NoRMark: The function T is marked explicitly, while the function R is marked with a zero morpheme (∅).
RAff: The function R is marked with the use of an affix (prefix or suffix).
(1) āŋki ńēwrem-əʌ ńāń-at mə-ʌ.
mother child-3sg bread-ins give-prs.3sg
‘The mother gives some bread to her child.’ (L. N. K.)
(2) āŋki ńēwrem-əʌ-a ńāń mə-ʌ.
mother child-3sg-lat bread give-prs.3sg
‘The mother gives bread to me.’ (L. N. K.)
(3) āŋki-nə ńēwrem ńāń-at mə-ʌ-i.
mother-loc child bread-ins give-prs-pass.3sg
‘Bread was given to the child by the mother.’ (L. N. K.)
With ditransitive verbs, there are two kinds of argument structure in Surgut Khanty. The more frequently used version displays the recipient (R) in accusative that is equal to the nominative with nouns, whereas the topic (T) takes the ending of the instructive-finalis -at (1).
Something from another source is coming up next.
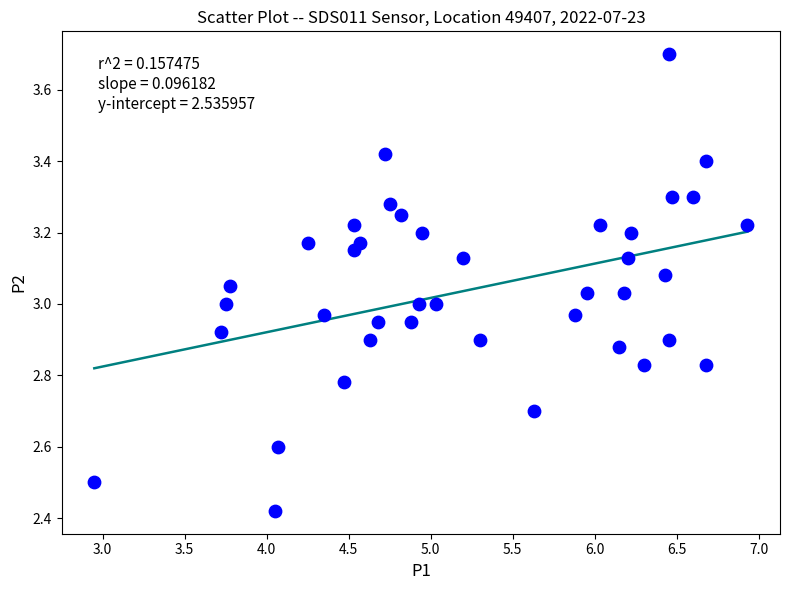

What is the range of Y values (max minus min)?

1.3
With the other version, occuring less frequently, the noun in T function is coded by an unmarked accusative and the R takes either a lative ending -a or an approximative ending -nam (2). Passive constructions are frequent in Surgut Khanty as well. With them, the agent is coded with the locative ending -nə, the patient is marked by the instructive ending -at whereas the R stands in nominative (3).